Department of Political Science, Queens College




How to Research a Political Science Paper
Peter Liberman, Queens College Dept. of Political Science, September 2001

4. How can students find relevant and quality sources?
This is not to say that published materials are always correct or of high quality. A major challenge of writing a research paper is finding the right sources. There are basically two criteria to keep in mind as you troll for sources: relevance to your question and quality. One good article or book that helps you answer your question is worth more than than dozens that are either poorly done or are peripheral to the question. So you have to be choosy.

Once you have focused on a particular question, the next task is locating relevant sources of information. If your research requires scholarly books or articles or news accounts, particularly if recent, you will probably want to try first on-line catalogues and bibliographic tools. These enable you to search titles, abstracts, and sometimes even full content (for full text journal subscriptions) by keyword. Subject searches tend to cast a wider net, but standard subject categorization (established by the U.S. Library Congress) often includes sub-categories that can narrow down the field.

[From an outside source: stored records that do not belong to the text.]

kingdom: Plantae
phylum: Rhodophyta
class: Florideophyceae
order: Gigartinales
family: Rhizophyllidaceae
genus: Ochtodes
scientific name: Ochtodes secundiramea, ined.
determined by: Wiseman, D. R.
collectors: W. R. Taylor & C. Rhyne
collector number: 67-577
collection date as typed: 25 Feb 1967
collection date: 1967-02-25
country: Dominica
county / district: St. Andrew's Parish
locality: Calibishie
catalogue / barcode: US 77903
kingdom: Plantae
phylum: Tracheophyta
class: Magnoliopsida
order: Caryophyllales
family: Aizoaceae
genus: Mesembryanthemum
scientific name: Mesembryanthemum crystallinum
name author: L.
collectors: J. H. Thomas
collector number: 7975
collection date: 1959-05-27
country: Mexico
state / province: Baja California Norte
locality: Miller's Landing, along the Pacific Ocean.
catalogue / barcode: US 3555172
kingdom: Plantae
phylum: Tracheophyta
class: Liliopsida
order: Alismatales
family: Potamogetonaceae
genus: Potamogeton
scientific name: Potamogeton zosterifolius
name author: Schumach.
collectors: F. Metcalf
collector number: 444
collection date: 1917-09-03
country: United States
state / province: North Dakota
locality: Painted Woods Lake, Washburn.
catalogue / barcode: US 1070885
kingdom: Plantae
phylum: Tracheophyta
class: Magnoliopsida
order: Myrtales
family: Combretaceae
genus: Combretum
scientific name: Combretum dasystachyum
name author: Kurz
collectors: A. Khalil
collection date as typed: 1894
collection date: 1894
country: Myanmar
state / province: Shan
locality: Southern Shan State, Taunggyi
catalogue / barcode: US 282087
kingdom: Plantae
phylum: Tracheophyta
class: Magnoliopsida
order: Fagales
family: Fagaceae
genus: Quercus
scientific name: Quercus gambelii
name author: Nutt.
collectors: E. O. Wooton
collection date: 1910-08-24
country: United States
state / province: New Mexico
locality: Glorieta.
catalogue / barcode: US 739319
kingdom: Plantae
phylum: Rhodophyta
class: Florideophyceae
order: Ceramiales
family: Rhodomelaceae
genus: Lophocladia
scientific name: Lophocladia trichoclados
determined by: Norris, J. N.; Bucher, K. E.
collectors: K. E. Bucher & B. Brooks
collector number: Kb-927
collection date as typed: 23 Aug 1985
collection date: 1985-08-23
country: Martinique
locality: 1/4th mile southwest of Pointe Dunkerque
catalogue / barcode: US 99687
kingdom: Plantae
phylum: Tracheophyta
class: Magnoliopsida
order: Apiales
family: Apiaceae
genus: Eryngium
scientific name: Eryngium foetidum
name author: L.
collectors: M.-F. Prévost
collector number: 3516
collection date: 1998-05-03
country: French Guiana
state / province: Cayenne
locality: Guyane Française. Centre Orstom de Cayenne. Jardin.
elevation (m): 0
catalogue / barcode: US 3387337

Keyword searches are usually the best way to identify works relevant to your specific question. The trick is to design a keyword search so that its broad enough to return all the sources that might be relevant, but not so broad so that it returns too many irrelevant ones, forcing you to waste a lot of time separating wheat from chaff. It is often worthwhile to learn and use advanced search options, which enable you to limit by publication date, use boolean ('AND', 'OR', 'NOT'), positional ('X must be within 2 words of Y'), and wildcard operators. Unfortunately, there is no single master database containing all useful sources, so you may have to learn your way around a few collections and their search engines.

One helpful technique for finding relevant works is to find a high-caliber research work that addresses the question you're interested in, and cites in the footnotes what the author believes to be the best work on the subject. Sometimes you might find whole review essays (stock-taking research) surveying the literature on your question. Some books and articles have annotated bibliographies with recommendations "for further reading." For this purpose, recent works are usually better than older ones; even if they are of inferior quality or say nothing new, they might cite more recently published research.

While the above method works backward, by looking for citations to prior research, a neat bibliography called the Social Sciences Citation Index (SSCI) allows you to work forward. The SSCI allows you to find all the journal articles in a given time frame (year, five years, or many years at once if you're using on-line or CD-ROM versions) that cited a specific earlier work. You just look up the earlier work, and it lists all the articles published that mention that work in a footnote. This is especially useful if you know of a seminal article or book directly on the topic you're interested in, and that all good subsequent articles on the same topic would cite. (Unfortunately, QC's subscription to the SSCI lapsed in 1989, and cannot help you find anything published after that date.)

Reference librarians are highly trained in these kinds of bibliographic resources and tools, and they are happy to help students navigate them. There is even a reference librarian specializing in the social sciences. All students unfamiliar with these resources and tools should avail themselves of this free tutoring these librarians can provide!

Distinguishing high-caliber research and sources of information is difficult. You have to know something of the lay of the land of a field. As a general rule, articles from refereed journals and books from university presses are preferable to other sources, because they have been reviewed by other scholars prior to publication. Refereed journals and university presses vary in selectivity, with some having higher standards than others.

Often you can tell something about the quality of a source by taking a look at its sources. Are there many citations or are there few? More is almost always better; it demonstrates that the author actually found sources for claims made, and is happy to have you check for yourself in case you suspect he or she made it all up. Do the author's sources look credible, or are they a collection of unreliable web pages, editorials, and biased advocacy-group reports?